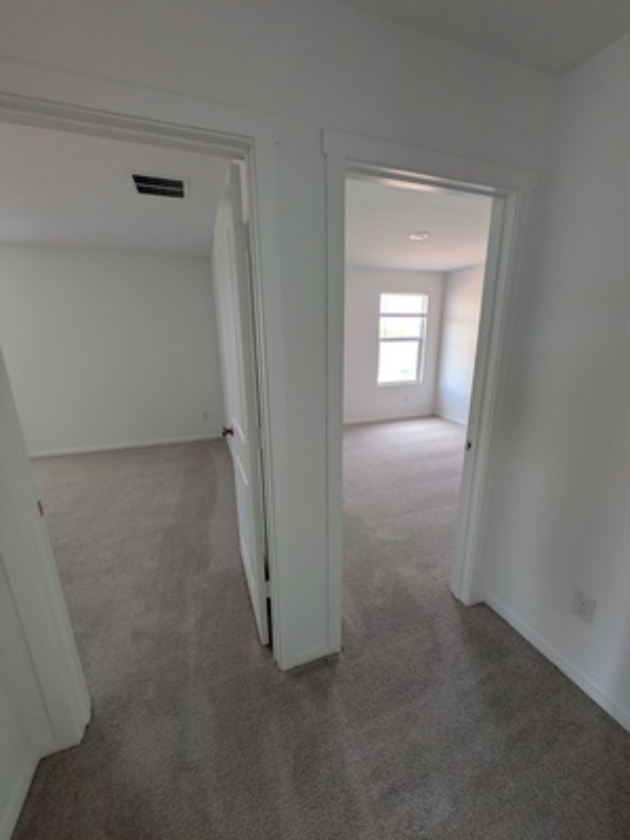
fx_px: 340
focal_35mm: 14
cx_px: 315
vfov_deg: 102.1
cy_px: 420
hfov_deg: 85.7
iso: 85
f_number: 2.2
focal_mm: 1.85
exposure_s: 1/120
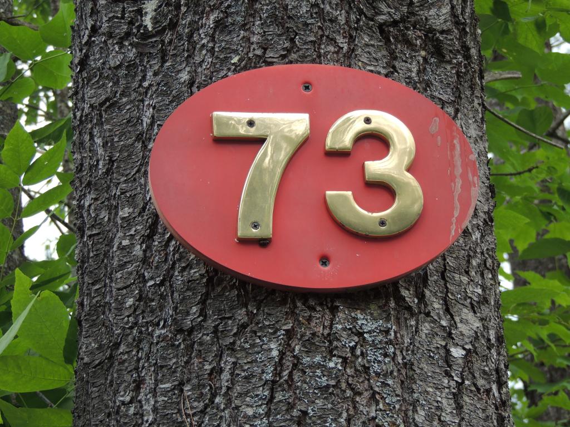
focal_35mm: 105
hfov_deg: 18.7
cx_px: 285
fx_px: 1729
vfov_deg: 14.1
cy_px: 214
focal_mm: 18.7
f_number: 4.2
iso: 125
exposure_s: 1/100
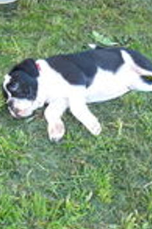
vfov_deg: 44.5
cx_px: 77
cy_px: 114
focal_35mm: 44
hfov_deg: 30.5
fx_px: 279
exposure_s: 1/50
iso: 100
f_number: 2.8
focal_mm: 5.1
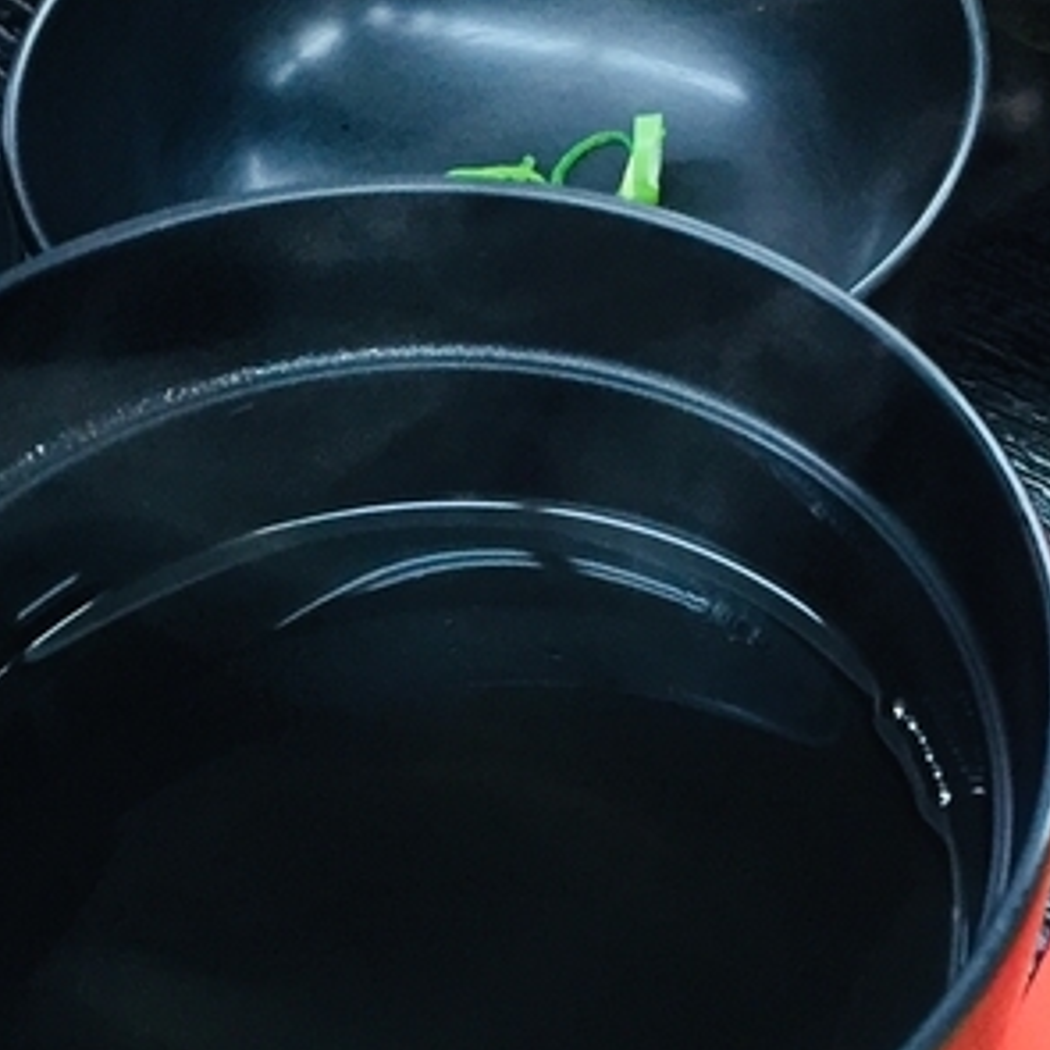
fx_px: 3054
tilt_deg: -51.9
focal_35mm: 89
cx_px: 957
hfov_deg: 19.1
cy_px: 694
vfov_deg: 19.4
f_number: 2.2
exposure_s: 1/30
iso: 50
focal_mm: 4.15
________________________
[TASK ITEM] Write out every line, unchanged, from the one containing "fx_px: 3054" through the closing line of the data.

[ANSWER TO THE PROBLEM]
fx_px: 3054
tilt_deg: -51.9
focal_35mm: 89
cx_px: 957
hfov_deg: 19.1
cy_px: 694
vfov_deg: 19.4
f_number: 2.2
exposure_s: 1/30
iso: 50
focal_mm: 4.15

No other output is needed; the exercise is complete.